What does all this mean?  If what you seek is economic parity among the 30 teams in baseball, then the Yankees’ payroll is going to be a problem for you.  But at least, the problem does not appear to be worsening.

Of course, a lot can happen between now and Opening Day.  In the roster I’m showing above, Pena could easily be replaced by someone else, and Cervelli could be moved to make room for Jesus Montero.  The Yankees need to add at least two additional players to the roster I’m showing above (probably another starting pitcher and a fifth outfielder).  It’s hard to imagine that the Yankees could spend TOO much on these remaining players.

Then again, it was hard to imagine that the Yankees would offer $10 million to Carl Pavano.

Before making any definitive statements on the size and the meaning of the Yankees’ 2011 Opening Day payroll, I think I’ll wait a bit longer … perhaps until Opening Day.

9 thoughts on “The Accidental Budget

  1. Taylor, "panic" is such an ugly word.
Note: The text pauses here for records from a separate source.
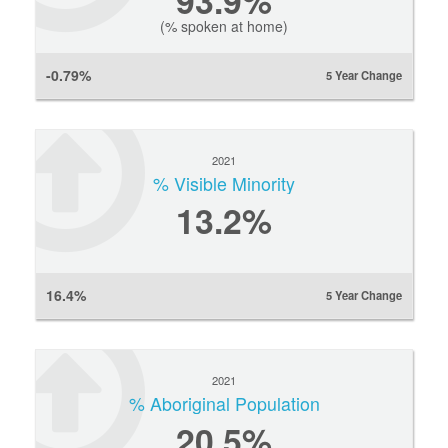
93.9%
(% spoken at home)
-0.79%
5 Year Change
2021
% Visible Minority
13.2%
16.4%
5 Year Change
2021
% Aboriginal Population
20.5%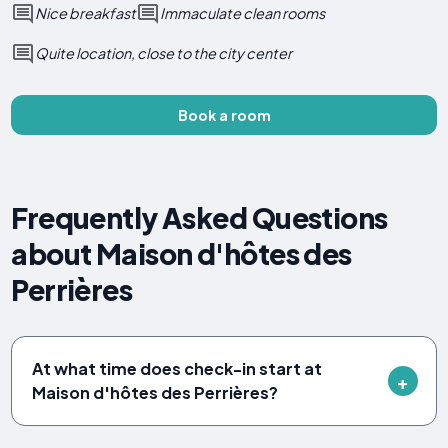
Nice breakfast
Immaculate clean rooms
Quite location, close to the city center
Book a room
Frequently Asked Questions
about Maison d'hôtes des
Perrières
At what time does check-in start at
Maison d'hôtes des Perrières?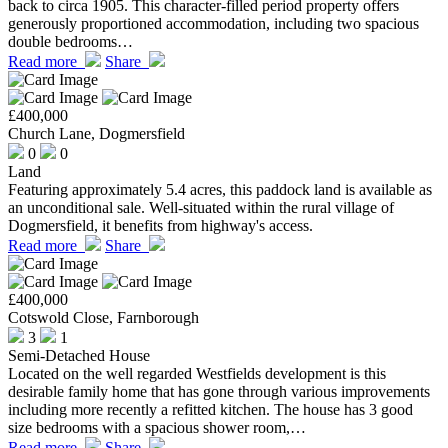
back to circa 1905. This character-filled period property offers
generously proportioned accommodation, including two spacious
double bedrooms…
Read more
Share
£400,000
Church Lane, Dogmersfield
0
0
Land
Featuring approximately 5.4 acres, this paddock land is available as
an unconditional sale. Well-situated within the rural village of
Dogmersfield, it benefits from highway's access.
Read more
Share
£400,000
Cotswold Close, Farnborough
3
1
Semi-Detached House
Located on the well regarded Westfields development is this
desirable family home that has gone through various improvements
including more recently a refitted kitchen. The house has 3 good
size bedrooms with a spacious shower room,…
Read more
Share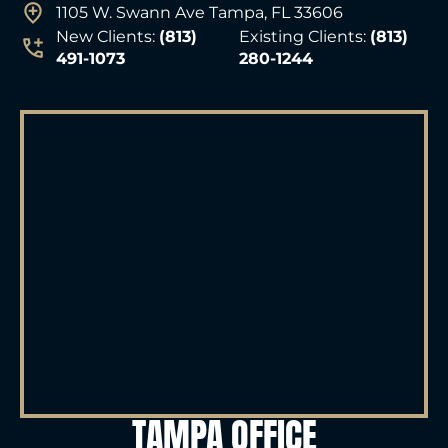
1105 W. Swann Ave Tampa, FL 33606
New Clients:
(813)
Existing Clients:
(813)
491-1073
280-1244
TAMPA OFFICE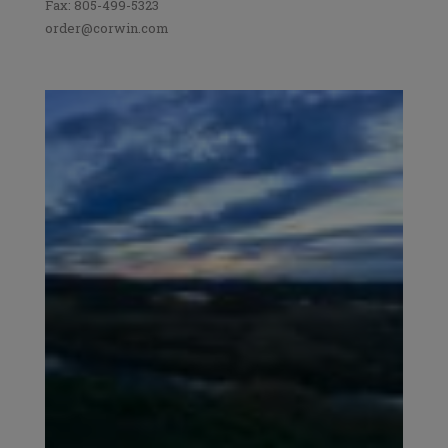
Fax: 805-499-5323
order@corwin.com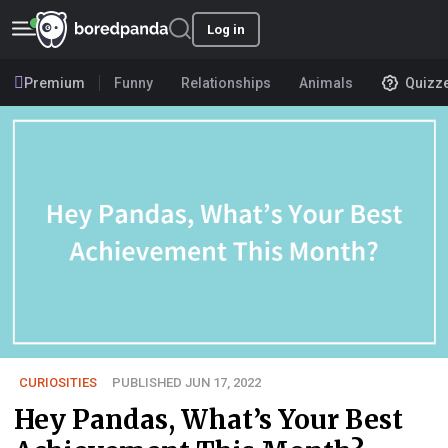
Log in
Premium
Funny
Relationships
Animals
Quizz
CURIOSITIES
PUBLISHED JUN 17, 2022
Hey Pandas, What’s Your Best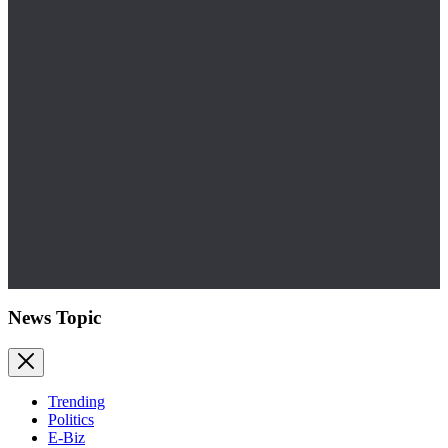
News Topic
Trending
Politics
E-Biz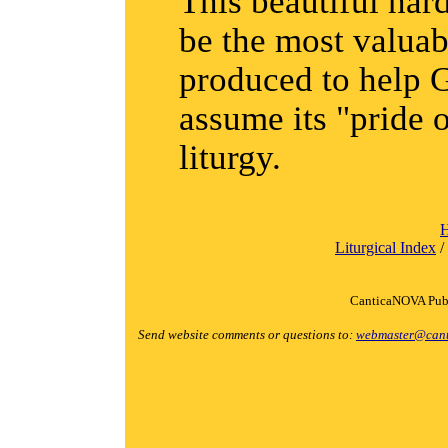
This beautiful ha
be the most valuab
produced to help 
assume its "pride o
liturgy.
Liturgical Index
/
CanticaNOVA Publ
Send website comments or questions to:
webmaster@cant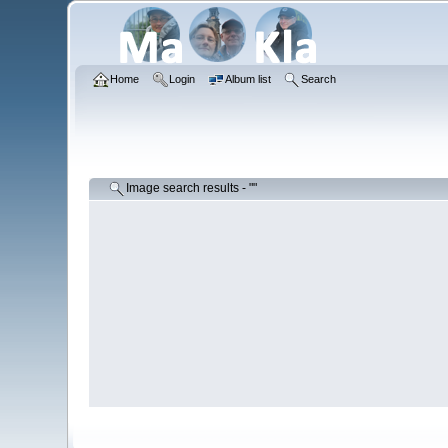
Home
Login
Album list
Search
Image search results - ""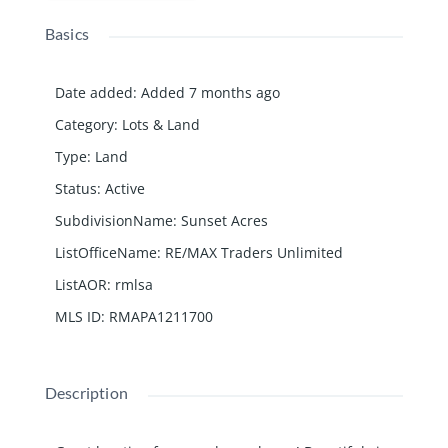
Basics
Date added
:
Added 7 months ago
Category
:
Lots & Land
Type
:
Land
Status
:
Active
SubdivisionName
:
Sunset Acres
ListOfficeName
:
RE/MAX Traders Unlimited
ListAOR
:
rmlsa
MLS ID
:
RMAPA1211700
Description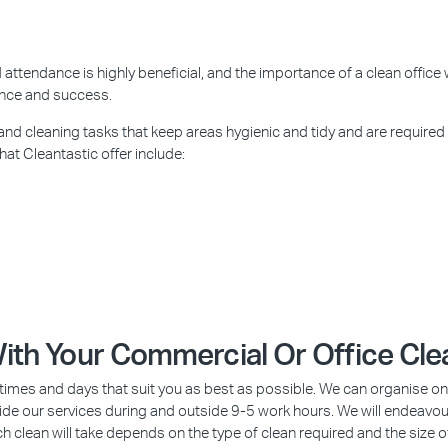
attendance is highly beneficial, and the importance of a clean office 
ance and success.
 and cleaning tasks that keep areas hygienic and tidy and are required
hat Cleantastic offer include:
 With Your Commercial Or Office Cl
imes and days that suit you as best as possible. We can organise once 
ovide our services during and outside 9-5 work hours. We will endeavou
ch clean will take depends on the type of clean required and the size o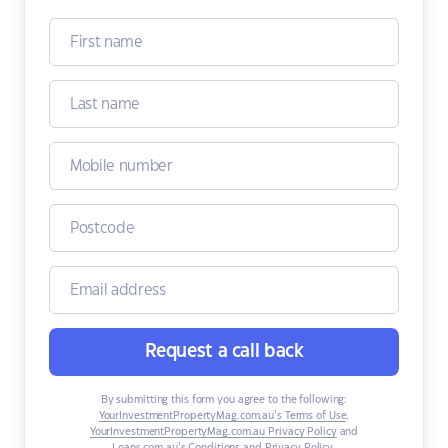
Request a call back
By submitting this form you agree to the following:
YourInvestmentPropertyMag.com.au’s Terms of Use
,
YourInvestmentPropertyMag.com.au Privacy Policy
and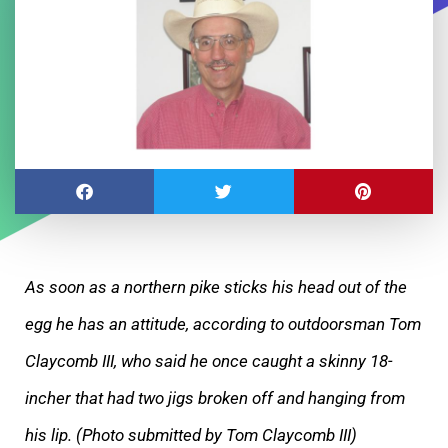
As soon as a northern pike sticks his head out of the
egg he has an attitude, according to outdoorsman Tom
Claycomb III, who said he once caught a skinny 18-
incher that had two jigs broken off and hanging from
his lip. (Photo submitted by Tom Claycomb III)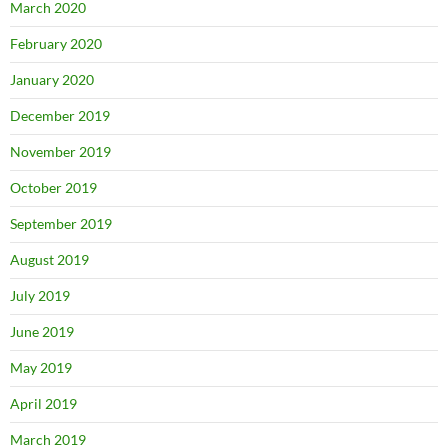
March 2020
February 2020
January 2020
December 2019
November 2019
October 2019
September 2019
August 2019
July 2019
June 2019
May 2019
April 2019
March 2019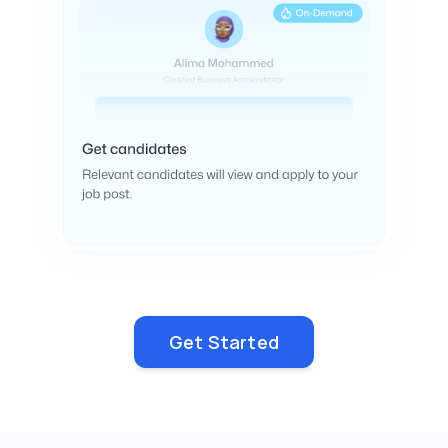
Get Started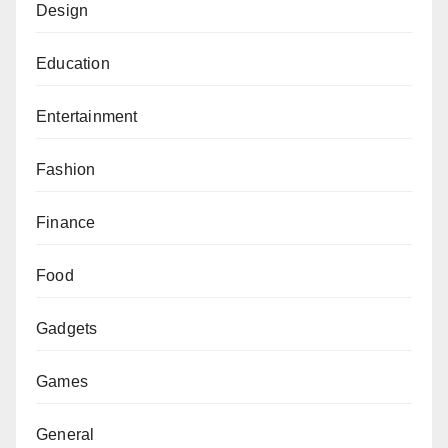
Design
Education
Entertainment
Fashion
Finance
Food
Gadgets
Games
General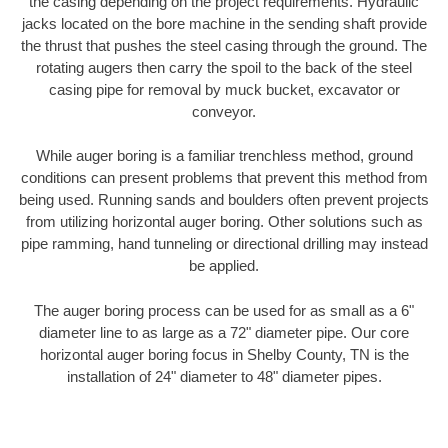
the casing depending on the project requirements. Hydraulic
jacks located on the bore machine in the sending shaft provide
the thrust that pushes the steel casing through the ground. The
rotating augers then carry the spoil to the back of the steel
casing pipe for removal by muck bucket, excavator or
conveyor.
While auger boring is a familiar trenchless method, ground
conditions can present problems that prevent this method from
being used. Running sands and boulders often prevent projects
from utilizing horizontal auger boring. Other solutions such as
pipe ramming, hand tunneling or directional drilling may instead
be applied.
The auger boring process can be used for as small as a 6"
diameter line to as large as a 72" diameter pipe. Our core
horizontal auger boring focus in Shelby County, TN is the
installation of 24" diameter to 48" diameter pipes.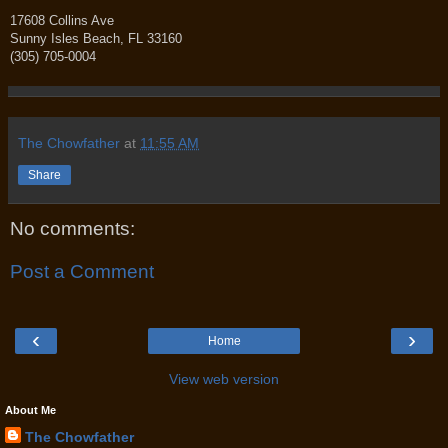
17608 Collins Ave
Sunny Isles Beach, FL 33160
(305) 705-0004
The Chowfather
at
11:55 AM
Share
No comments:
Post a Comment
‹
›
Home
View web version
About Me
The Chowfather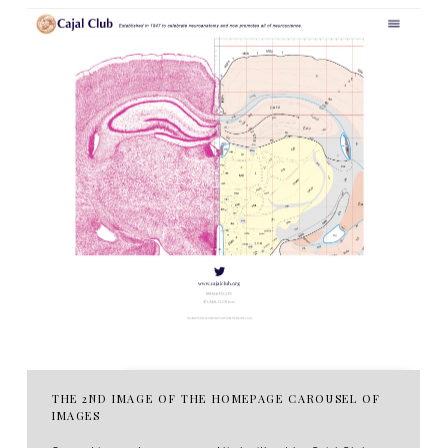
THE 2ND IMAGE OF THE HOMEPAGE CAROUSEL OF
IMAGES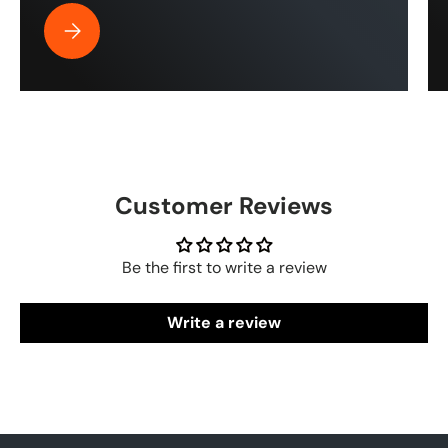
Best Pressure Washer Hose for Drone Cleaning | ToughT
Customer Reviews
Be the first to write a review
Write a review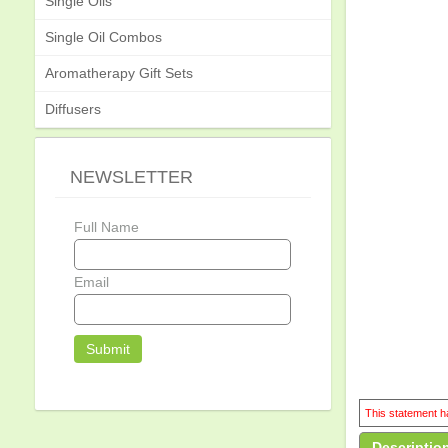
Single Oils
Single Oil Combos
Aromatherapy Gift Sets
Diffusers
NEWSLETTER
Full Name
Email
This statement ha
Descriptio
Let's go with "nervous". When the Yanks offered Pavano $10 million, I'd say that was a sign that the organization was feeling "nervous".

    • To be fair, that says as much (or more) about the Rays (and Longoria's agent) than the Yankees.

    • What's that you said Mark? Did I hear you say, "thanks for your first round draft pick"? Why, you're welcome Mark! Don't mention it! ;^)

      It's fun to play the game of "The Yankees' [fill in the blank] cost more than our entire [fill in the blank]." Although I think you've based your calculation on the multi-year commitments the Yankees have made to Rivera, Soriano and Feliciano (assuming that Soriano does not opt out), compared to the single-season projected 2011 Rays' payroll. That's kind of a Big Apples to Florida Oranges comparison, don't you think? Of course, you can always fall back on the apples to apples comparison to the Yankees' payroll for its infield. I know I can't win in this kind of discussion with you, but you have to admire my fighting spirit.

  2. so, what # will Jones wear, he's been #25 since he's been in majors, & that's Texeira's. Also they gave Soriano #29, is Cervelli toast?

  3. I'm not much for numbers. For Cervelli, I'd like to give him a good Yankees' catcher number, but we can't use 8 or 15 or 20 or 32. Let's give him 38, Marcus Thames' old number, and also the number used by Johnny Blanchard in the 1960s. Blanchard was a valuable (if part-time) catcher on some great Yankees teams. Cervelli could do worse.

    Jones? You're right, he's always been # 25. They can't do the old reverse the digits thing, since CC has # 52. DiMaggio had the square root of 25 … we're going to have to think of something else. Let's try the "who would we like Jones to emulate" strategy. How about Paul Blair? Blair was acquired by the Yankees when he was around Jones' age, and Blair did an admirable job as part-time outfielder for the 1977-78 Yankees. Blair should be on anyone's short list for best fielding outfielders of all time, and Jones was signed by the Yankees in part because of his defensive abilities. Blair wore #27 for the Yankees (only two off from Jones' usual #25). # 27 was good enough for Girardi to wear as manager in 2009. # 27 is currently being used (I think) by Greg Golson, but I think Jones outranks Golson in the Yankee hierarchy at the moment. So that's my vote, Jones wears # 27 and Golson wears whatever number is handy.

    Only I don't have a vote.

  4. I am more worried about the numbers the 4th and 5th starters wear then Jones and Cevelii's #'s. They Yankees cannot go into spring trianing with Nova and Mitre as 4 and 5. I saw stretch Joba out in spring training and see what he can do. I do not think he could be any worse then Mitre. I like Nova at 5 because anyone can be a 5.